Would you ever guess that the cake in the photo below was made with broken cake layers? It’s so frustrating when cake layers crack or crumble but here’s an easy hack to make them usable. I'll also show you why cake layers break and how to prevent it happening.
To watch a video version of this tutorial instead, scroll to the bottom of the page.
WHY do cake layers break?
Straight out of the oven, cakes are very delicate because they firm up as they cool. If you turn the pans over straight away, the cakes can fall apart or crack or crumble as they fall out of the pans. If you wait until the cakes cool and only then turn the pans over, the cakes can stick to the pans and you’ll find chunks of cake stuck to the bottom of the pans and big holes in your cakes!
How can you prevent cakes from cracking and crumbling in the first place?
There are three ways.
First, check your pans before you use them to make sure they aren’t scratched or dented. Scratches in the non-stick surface of the pans will open up areas where the cake can stick, and dents mean that a pan is no longer perfectly round, so the cake can’t slide straight out of the pan.
Second, always grease your pans before pouring batter into them, using butter or oil or a non-stick spray, and you can dust the pans with flour too if you like. Or to be extra safe you can line them with parchment paper, tracing around the pans onto the paper and then cutting those circles out and putting them in the bottom of the pan for the easiest, neatest turning out of cakes.
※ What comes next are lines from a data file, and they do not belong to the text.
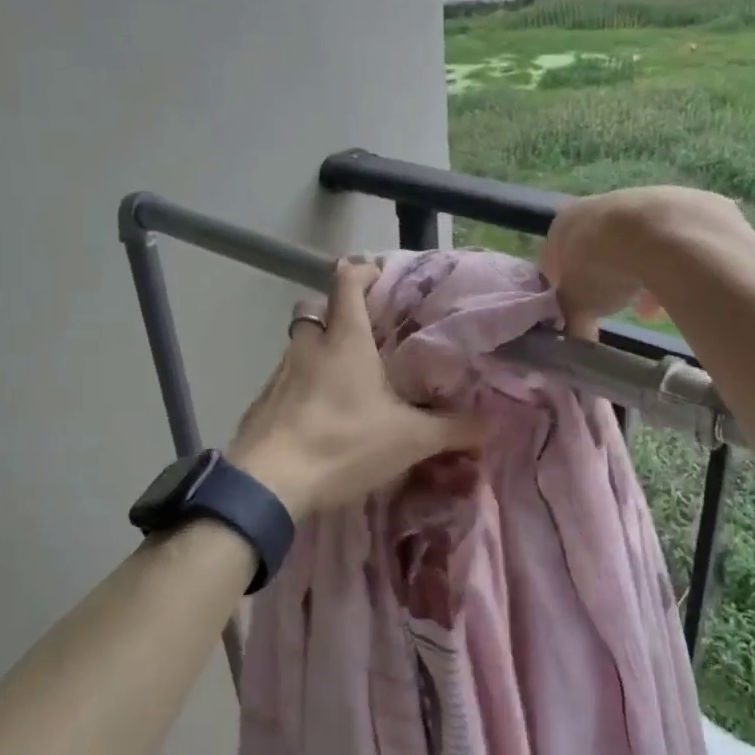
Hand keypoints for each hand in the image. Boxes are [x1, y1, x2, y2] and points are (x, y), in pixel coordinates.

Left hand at [227, 260, 485, 519]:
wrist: (268, 483)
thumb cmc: (343, 443)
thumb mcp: (409, 439)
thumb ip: (452, 429)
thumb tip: (491, 425)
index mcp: (344, 340)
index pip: (347, 282)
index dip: (363, 271)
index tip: (380, 277)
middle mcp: (308, 346)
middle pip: (315, 307)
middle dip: (335, 311)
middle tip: (362, 334)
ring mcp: (280, 373)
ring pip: (299, 344)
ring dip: (318, 350)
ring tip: (346, 380)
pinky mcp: (263, 401)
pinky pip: (285, 378)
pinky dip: (302, 385)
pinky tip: (319, 415)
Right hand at [540, 187, 739, 336]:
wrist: (658, 235)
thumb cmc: (601, 268)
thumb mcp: (578, 306)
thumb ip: (573, 323)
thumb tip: (576, 343)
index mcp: (563, 226)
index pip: (554, 261)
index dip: (566, 289)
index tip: (579, 310)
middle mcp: (595, 207)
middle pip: (597, 252)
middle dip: (607, 282)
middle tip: (616, 307)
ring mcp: (636, 201)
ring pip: (633, 248)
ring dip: (639, 278)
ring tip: (650, 309)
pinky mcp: (674, 204)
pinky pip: (665, 244)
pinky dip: (667, 267)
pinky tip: (675, 291)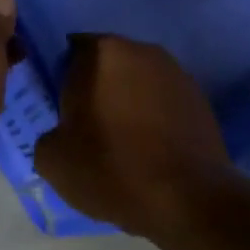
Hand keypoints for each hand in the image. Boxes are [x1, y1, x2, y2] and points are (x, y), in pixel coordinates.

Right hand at [33, 35, 229, 239]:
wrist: (185, 198)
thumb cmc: (109, 169)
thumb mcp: (50, 159)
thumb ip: (49, 132)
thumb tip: (64, 132)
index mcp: (101, 53)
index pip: (69, 52)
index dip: (60, 81)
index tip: (59, 111)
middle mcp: (142, 51)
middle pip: (106, 65)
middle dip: (95, 90)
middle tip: (85, 130)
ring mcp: (177, 73)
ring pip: (137, 84)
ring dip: (125, 104)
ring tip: (118, 145)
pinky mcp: (201, 100)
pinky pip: (162, 104)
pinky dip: (151, 120)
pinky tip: (146, 153)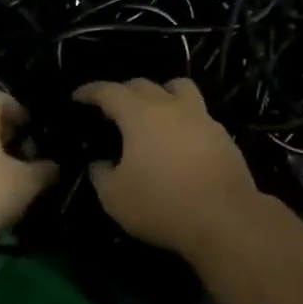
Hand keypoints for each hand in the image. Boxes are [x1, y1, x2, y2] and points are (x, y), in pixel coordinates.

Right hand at [72, 78, 257, 254]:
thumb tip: (100, 163)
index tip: (78, 96)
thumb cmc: (162, 204)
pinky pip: (197, 114)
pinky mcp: (222, 134)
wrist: (225, 218)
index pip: (108, 91)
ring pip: (178, 88)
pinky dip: (183, 118)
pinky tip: (179, 139)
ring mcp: (200, 116)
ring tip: (153, 111)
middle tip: (112, 108)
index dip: (90, 91)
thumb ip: (101, 175)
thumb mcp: (115, 198)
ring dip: (161, 93)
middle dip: (122, 92)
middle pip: (142, 84)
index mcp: (138, 113)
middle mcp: (169, 105)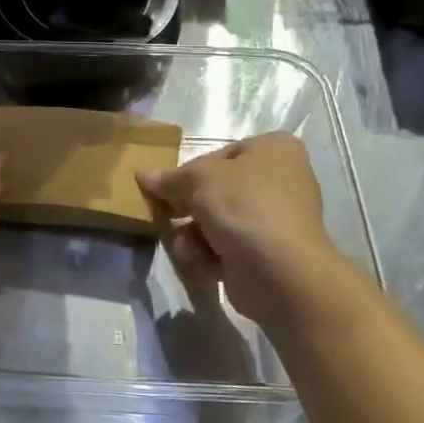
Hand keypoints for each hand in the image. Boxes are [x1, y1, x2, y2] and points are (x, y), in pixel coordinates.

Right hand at [136, 133, 353, 330]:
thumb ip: (169, 178)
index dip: (189, 172)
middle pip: (216, 189)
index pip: (218, 155)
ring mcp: (275, 219)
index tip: (166, 188)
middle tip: (164, 215)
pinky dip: (209, 254)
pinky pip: (227, 246)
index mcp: (273, 149)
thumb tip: (142, 174)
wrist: (281, 273)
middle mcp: (280, 180)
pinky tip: (201, 263)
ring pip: (217, 220)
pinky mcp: (267, 253)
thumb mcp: (198, 179)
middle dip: (188, 207)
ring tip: (186, 246)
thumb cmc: (243, 207)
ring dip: (194, 234)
Finally, after the cakes come out of the oven, wait about 10 minutes before you turn them out. Keep poking the pans to check the temperature and as soon as you can lift the pans up with your bare hands without burning yourself, the cakes are cool enough!
How can you fix broken cake layers so you can use them for your cake?
Now for the part you’ve been waiting for! After taking cakes out of the oven, let the layers cool completely and then wrap them up tightly in cling film or Saran Wrap and put them in the freezer for 2 hours or overnight. The pieces will freeze together, which makes them much easier to handle.
Assemble your cake with buttercream as the filling because buttercream acts as glue when it sets. Be generous with the filling because it will sink into any cracks or gaps and fill those in to make the cake level and stable. Alternate your cake layers and filling, and since the layers were frozen they’ll chill and set the buttercream filling within a few minutes, and that buttercream once it’s set will hold everything together like glue.
Flatten the sides of the filling if it’s bulged out, by spreading it against the sides of the cake and that will fill in any gaps there to make nice straight sides. A crumb coat is essential if your cake layers are broken because this first layer of frosting, called a crumb coat, will catch any crumbs that come off the cake and then chill the cake for 30 minutes in the fridge or 15 minutes in the freezer.
Spread on your final layer of frosting, and since the crumb coat has been chilled, this final coat will sit on top of it and none of the crumbs from the crumb coat will get through into this layer of frosting so you’ll have beautiful, crumb-free frosting and a straight, level cake and even when you cut into it, no one will ever know how ugly the cake layers were originally!